Some of the Separatists are thought to have worshipped in secret nearby at Gainsborough Old Hall, one of Britain’s best preserved medieval manors, built in 1460. William Hickman, the owner at the time, is thought to have allowed dissenter John Smyth to preach from the hall, which can still be visited. Smyth formed his own Separatist congregation nearby, which would eventually become the Baptist movement. 

By this point, things had gone too far. Persecution of dissenters was on the increase and, in 1607, a band of Separatists met by dead of night at Scotia Creek, Fishtoft, near Boston, a small port in Lincolnshire. They planned to sail to the Netherlands, where attitudes were more liberal. 

Once on the ship, however, they realised they had been betrayed by the ship’s captain. They were arrested, relieved of their possessions and paraded by boat to Boston, where they were clamped into cells at the Guildhall. The cells still exist today, as does the courtroom where they were tried. Boston, however, had its own independent spirit. The Pilgrims were treated courteously and eventually all but a few were released. Later that year a second journey to the Netherlands was successful. 

Boston wasn’t done with dissension. In 1612 fiery clergyman John Cotton began his tenure at St Botolph’s, affectionately known as the Boston Stump.

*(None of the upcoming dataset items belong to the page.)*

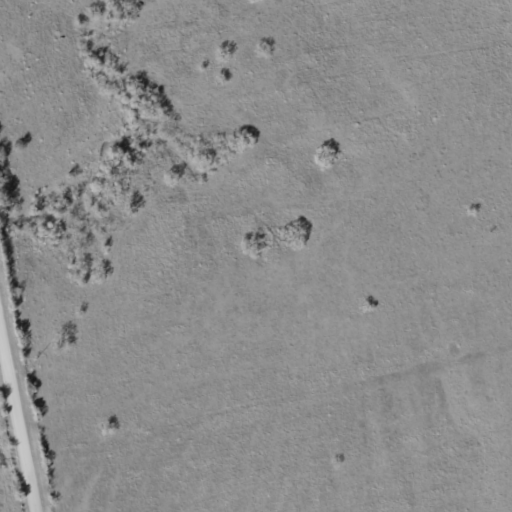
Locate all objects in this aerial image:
road: (16, 424)
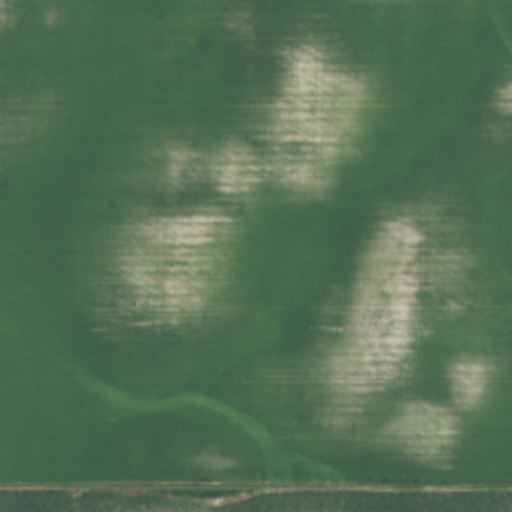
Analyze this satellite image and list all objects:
road: (256, 485)
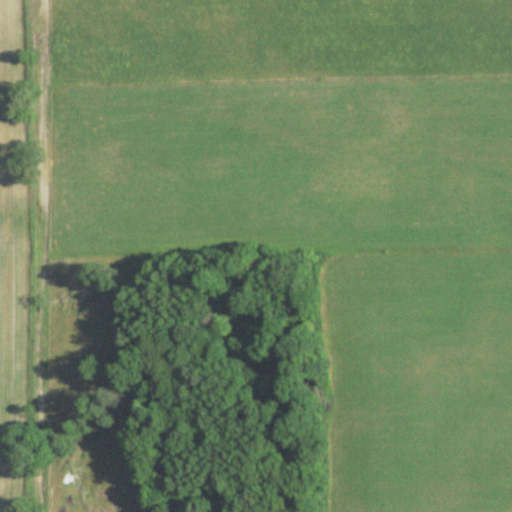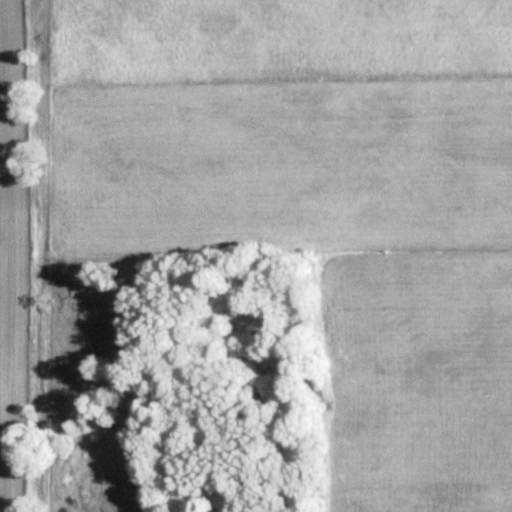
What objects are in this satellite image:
crop: (2, 294)
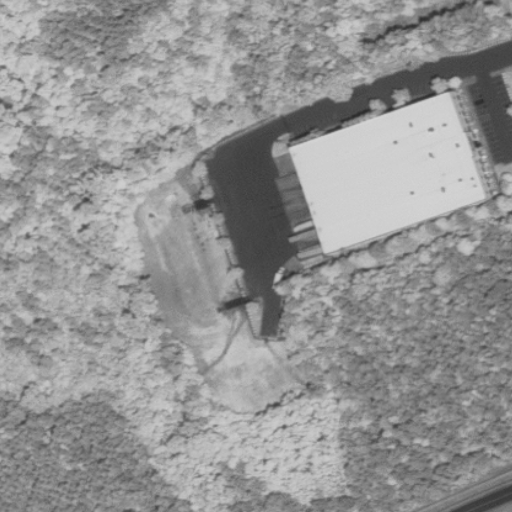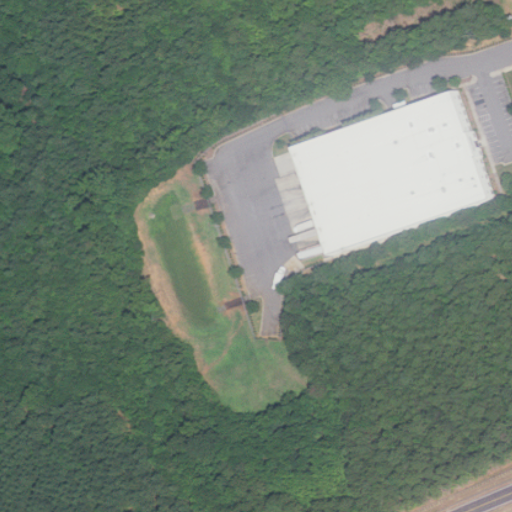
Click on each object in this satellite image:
road: (493, 107)
road: (312, 114)
building: (396, 172)
building: (399, 173)
road: (489, 502)
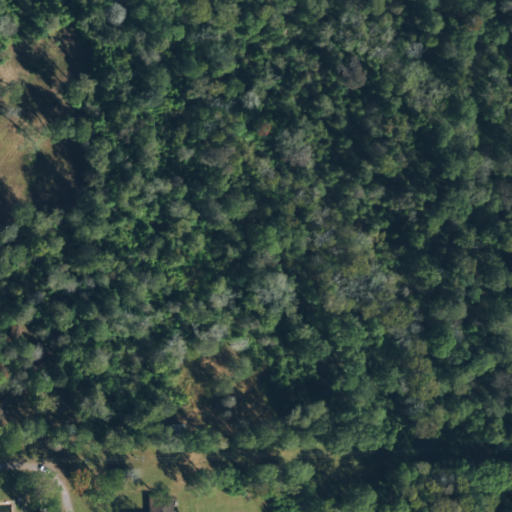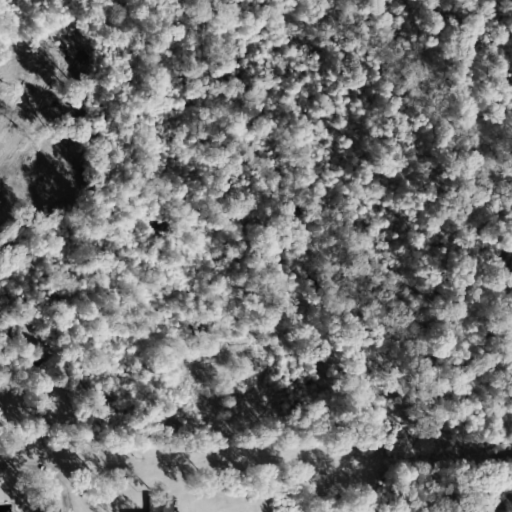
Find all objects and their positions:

His charismatic, six-hour sermons attracted hundreds of people – and the notice of the authorities. He would later board a ship to the New World and a new ‘Boston’. 

The original group of pilgrims were, by now, safely ensconced in Leiden in the Netherlands, but life was challenging and the group started to plan a journey to
a new land. They decided upon America, working with sympathisers in England to fund and organise the journey. 

In 1620, a small group returned to England, where they rejoined their fellow Pilgrims and set sail on two ships bound for the New World. It was the start of a new adventure, though as they soon discovered, all was not to be plain sailing.